Die vragen zijn des te nijpender daar het onrecht onderdeel is van een nog veel breder onrecht: de voortgaande illegale Israëlische kolonisering van het C-gebied. Sinds 1967 heeft Israël onrechtmatig circa een half miljoen kolonisten in ‘Joodse nederzettingen’ in het gebied ondergebracht, en nog eens een kleine kwart miljoen in Palestijns Oost-Jeruzalem.
De vestiging van de kolonisten en het onmogelijk maken van het bestaan van de Palestijnse bevolking zijn twee kanten van dezelfde medaille. Beide staan in dienst van Israëls politiek om een zo groot mogelijk deel van bezet gebied te ‘verjoodsen’ en historisch Palestina blijvend te beheersen, from the river to the sea. Het ontzeggen van basisvoorzieningen aan de Palestijnse bevolking van het C-gebied is onderdeel van een proces van etnische zuivering dat uiteindelijk moet uitmonden in formele annexatie, schrijft Levy:
The aim is appallingly transparent: to embitter the lives of these Palestinians who, like their forebears, were born here, until they will be unable to endure any more and will leave. Then the ethnic cleansing will be complete. Which will facilitate the region’s annexation by Israel.

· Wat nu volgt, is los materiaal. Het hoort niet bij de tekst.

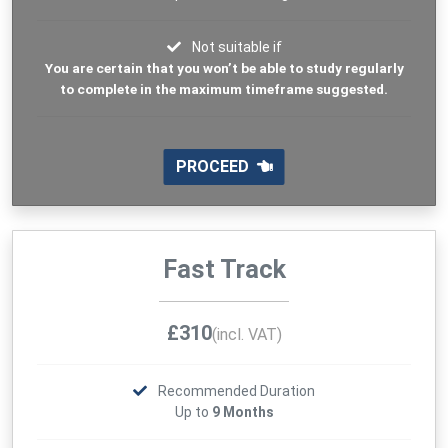
Not suitable if
You are certain that you won’t be able to study regularly
to complete in the maximum timeframe suggested.
PROCEED
Fast Track
£310
(incl. VAT)
Recommended Duration
Up to
9 Months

Levy verdient lof voor zijn onvermoeibare inzet om het onrecht in al zijn wrede en bizarre facetten een gezicht te geven en onder de aandacht te brengen. Zijn reportages zijn nodig. Niet zozeer om de kennis van onze politici op te frissen, want in Den Haag, Brussel, Genève en New York is de situatie al tientallen jaren in detail bekend, maar om hen te confronteren met de gevolgen van hun wanbeleid. Want zo moet het op z’n beloop laten van het onrecht genoemd worden: wanbeleid.

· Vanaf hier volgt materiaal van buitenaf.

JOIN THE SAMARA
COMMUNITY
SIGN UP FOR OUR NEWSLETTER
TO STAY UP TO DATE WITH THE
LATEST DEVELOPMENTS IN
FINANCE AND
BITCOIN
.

Door Israël zijn gang te laten gaan is de internationale gemeenschap medeschuldig aan het onrecht. Dat verwijt heeft in Den Haag, de mondiale ‘Hoofdstad van Vrede en Recht’, dubbele woordwaarde. En steeds nadrukkelijker rijst de vraag of onze politici ook tientallen jaren zouden zijn blijven toekijken als het niet Palestijnen, maar Israëli’s of anderen waren wier bestaan door een bezetter werd ontwricht.